Tempi serrati e direzione ricca di dinamiche e colori, alla continua ricerca di un perfetto equilibrio e di un compiuto amalgama di suono, per un Jader Bignamini in grande forma che guida mirabilmente l’Orchestra dell’Arena di Verona con un occhio sempre vigile volto verso il palcoscenico.

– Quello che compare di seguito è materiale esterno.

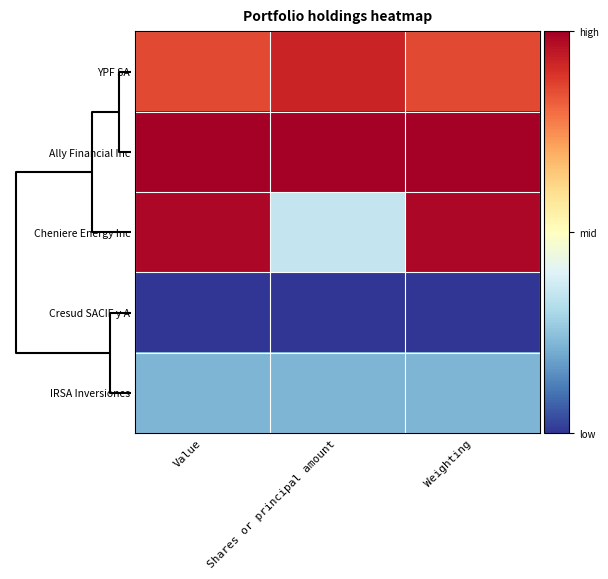

Reading right to left, what are all the values shown in this chart?

YPF SA: Weighting=0.9	Shares or principal amount=0.9	Value=0.9
Ally Financial Inc: Weighting=1.0	Shares or principal amount=1.0	Value=1.0
Cheniere Energy Inc: Weighting=1.0	Shares or principal amount=0.4	Value=1.0
Cresud SACIF y A: Weighting=0.0	Shares or principal amount=0.0	Value=0.0
IRSA Inversiones: Weighting=0.2	Shares or principal amount=0.2	Value=0.2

Jean-François Borras è un Rodolfo sentimentale, provvisto di un timbro gradevole, seppur forse un po’ chiaro, e di una tecnica precisa e puntuale: le mezze voci sono ricche di colori, limpido l’acuto. Qualche leggera sporcatura di suono, invece, per la Mimì di Chiara Augella che evidenzia comunque nel complesso una linea di canto regolare. Egregia la frizzante, ma umanissima, Musetta di Daniela Bruera, dotata di ottima proiezione e di una verve scenica di tutto rispetto. Degno della massima attenzione anche il vigoroso Marcello di Alessandro Luongo che, sempre perfettamente in parte, fornisce un’interpretazione fuori dal comune, carica di colori e sfumature. Ricca di dolcezza, ma anche di compostezza, la “Vecchia zimarra” di Marco Vinco che impersona un Colline simpatico e vivace, dal timbro scuro e profondo. Di grande robustezza ed espressività lo Schaunard di Francesco Verna. Con loro il brillante Benoît di Davide Pelissero, l’Alcindoro di Pietro Toscano, il Parpignol di Salvatore Schiano di Cola. Pregevoli le prove del Coro dell’Arena di Verona e del Coro di voci bianche A.LI.VE.